Cerita Jogja #1 Identitas Yang Mulai Terkikis Waktu


  Sinar mataharinya menyengat, menusuk hingga ke pori-pori kulit, udara begitu panas, yah memang begitulah kondisi kota kesultanannya Hamengkubuwono. Sebagai orang Bandung, saya merasa bahwa udara di Jogjakarta sangat tak bersahabat.

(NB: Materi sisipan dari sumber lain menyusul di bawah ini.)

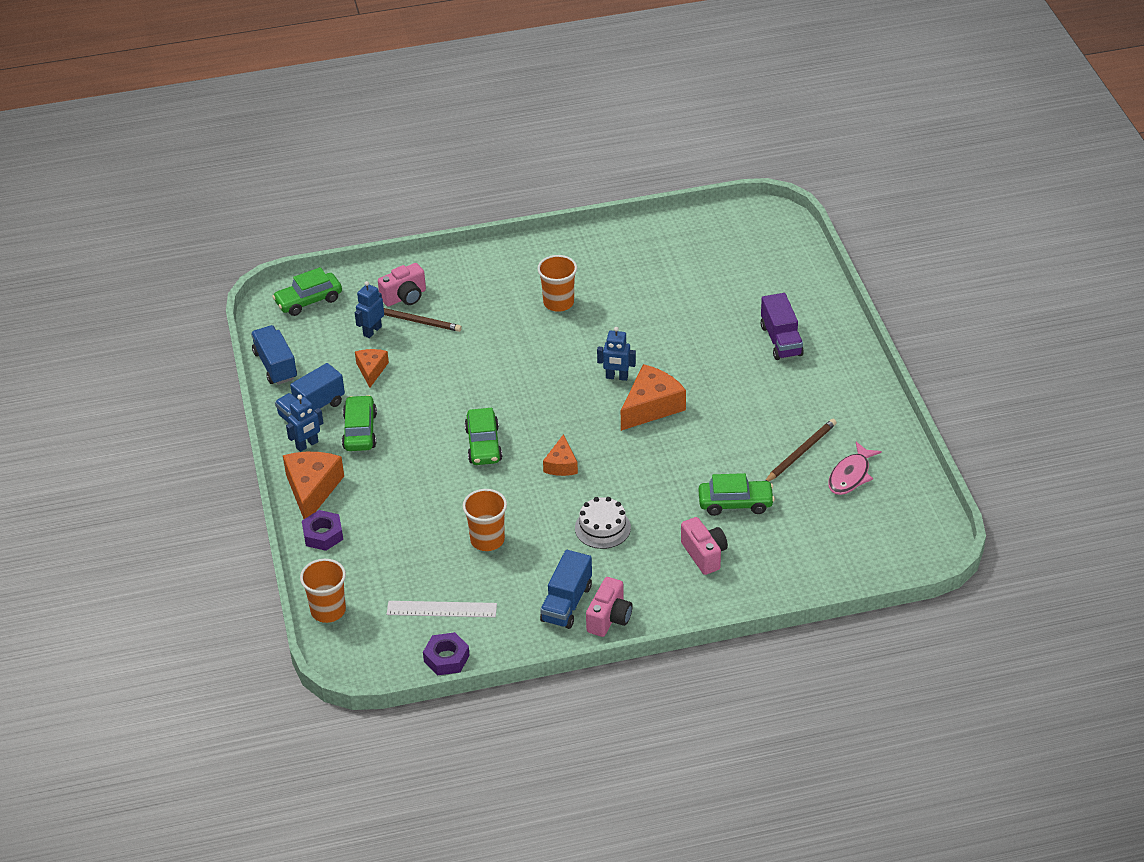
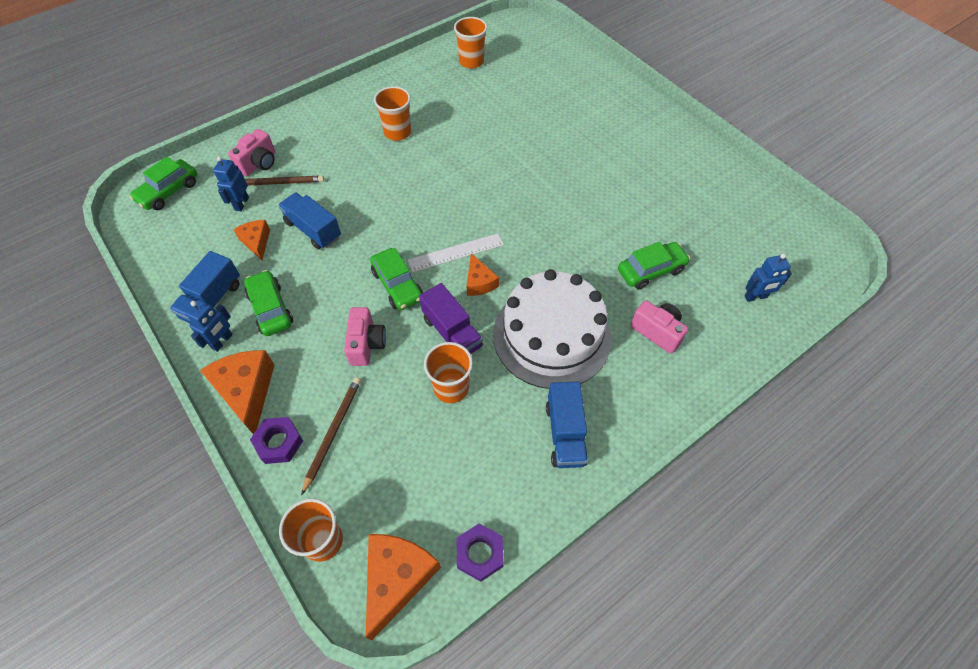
camera: 25 degrees left, 15 degrees up
blue truck [251,325,297,385] -> blue truck moved to [278,193,341,250]
white ruler [387,601,497,617] -> white ruler moved to [408,233,504,272]
white cake [575,497,631,549] -> white cake [493,269,612,389], size x2.13
pink camera [586,577,633,637] -> pink camera moved to [344,307,386,366]
blue robot [597,327,636,381] -> blue robot moved to [744,253,792,302]
orange cheese [621,364,686,431] -> orange cheese moved to [366,534,441,640]
purple truck [761,293,804,360] -> purple truck moved to [419,283,483,354]
brown pencil [765,419,837,481] -> brown pencil moved to [301,377,361,495]
pink fish [828,442,882,495] -> none
none -> orange cup [454,17,487,68]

Walaupun kondisi udara Bandung saat ini pun sudah terasa panas, namun saya pikir Jogja punya suhu dua kali lipatnya Bandung.
 Meskipun 
begitu, saya merasa cukup senang bisa kembali menapaki Jogja setelah bertahun-tahun lamanya tidak menyambanginya.
 Lama tidak ke Jogja, membuat saya merasa sedikit asing. Mulai dari lalu lintasnya yang kian padat. Motor-motor memenuhi jalanan yang ukurannya tidak terlalu lebar. Sepeda-sepeda yang beberapa tahun lalu kerap memanjakan pemandangan di sepanjang jalanan kota, tidak lagi terlihat.
 Kemanakah sepeda-sepeda yang dulu kerap digunakan para pelajar dan pekerja? Ya, alat transportasi tersebut tampaknya kini sudah menjadi barang antik, yang hanya disimpan dalam gudang atau garasi. Sebagai gantinya, motorlah yang menjadi transportasi utama para warga Jogja saat ini. Era kejayaan sepeda di kota tua tersebut kini sudah termakan usia. Sayang...
 Jogja kini tidak ada bedanya dengan Bandung. Kondisi lalu lintasnya yang kian padat tak terkendali, bangunan-bangunan art deco nya pun kini turut menjadi salah satu hal yang turut mengalami masa diambang kepunahan. Penggantinya? Siapa lagi kalau bukan bangunan baru, lebih modern, lebih tidak berseni, tetapi lebih tinggi.
Kantor Pos Pusat Kota Jogja
 Walau tampak lebih modern, lebih mentereng, namun bangunan-bangunan inilah yang menghilangkan identitas kota Jogja. Kalau saja kantor pos, benteng vredeburg, gapura batas wilayan kesultanan, sampai keraton tidak dipertahankan hingga sekarang, Jogja akan benar-benar kehilangan jati dirinya. Dan julukan Daerah Istimewa tersebut pun tampaknya akan turut dikubur.
 Tidak ada yang bisa menyalahkan dengan kondisi tersebut, toh identitas  Bandung sebagai Kota Kembang pun  kian waktu, kian terkikis. Bangunan-bangunan Belanda yang memiliki nilai seni tinggi pun kini mulai hilang satu per satu. Tampaknya, Jogja mengalami hal yang sama dengan Bandung.
salah satu hasil karya seni
  Walau bangunan etnik dan bangunan art deco mulai menghilang, walaupun sepeda kini sudah tergantikan dengan asap knalpot, masih tersimpan sekelumit identitas Jogja yang masih dipertahankan oleh warga kotanya.
 Keramahan. Perilaku inilah yang masih dipertahankan warga Jogja hingga saat ini. Cobalah bertanya apa pun pada warga Jogja, maka jawaban akan dengan mudah di dapatkan. Sebagai bonusnya, tutur kata halus, intonasi nada lembut, dan senyuman tulus, akan turut diperoleh secara cuma-cuma.
 Bukan hanya itu, para seniman jalanan yang selalu menghasilkan sebuah karya seni bernilai pun masih banyak ditemukan di kota Jogja. Kalaupun tidak menemukan sang maestro,  dengan melihat salah satu karyanya di jalan, sudah bisa mencicipi sedikit rasa khas Kota Jogja.
 Tidak salah jika dengan keramahan warga Jogjakarta kepada tamu-tamunya, serta aksi seniman-senimannya membuat kerinduan akan Kota Gudeg itu timbul, sehingga kembali ke Jogjakarta adalah sebuah kesempatan emas yang patut ditunggu dan dihargai.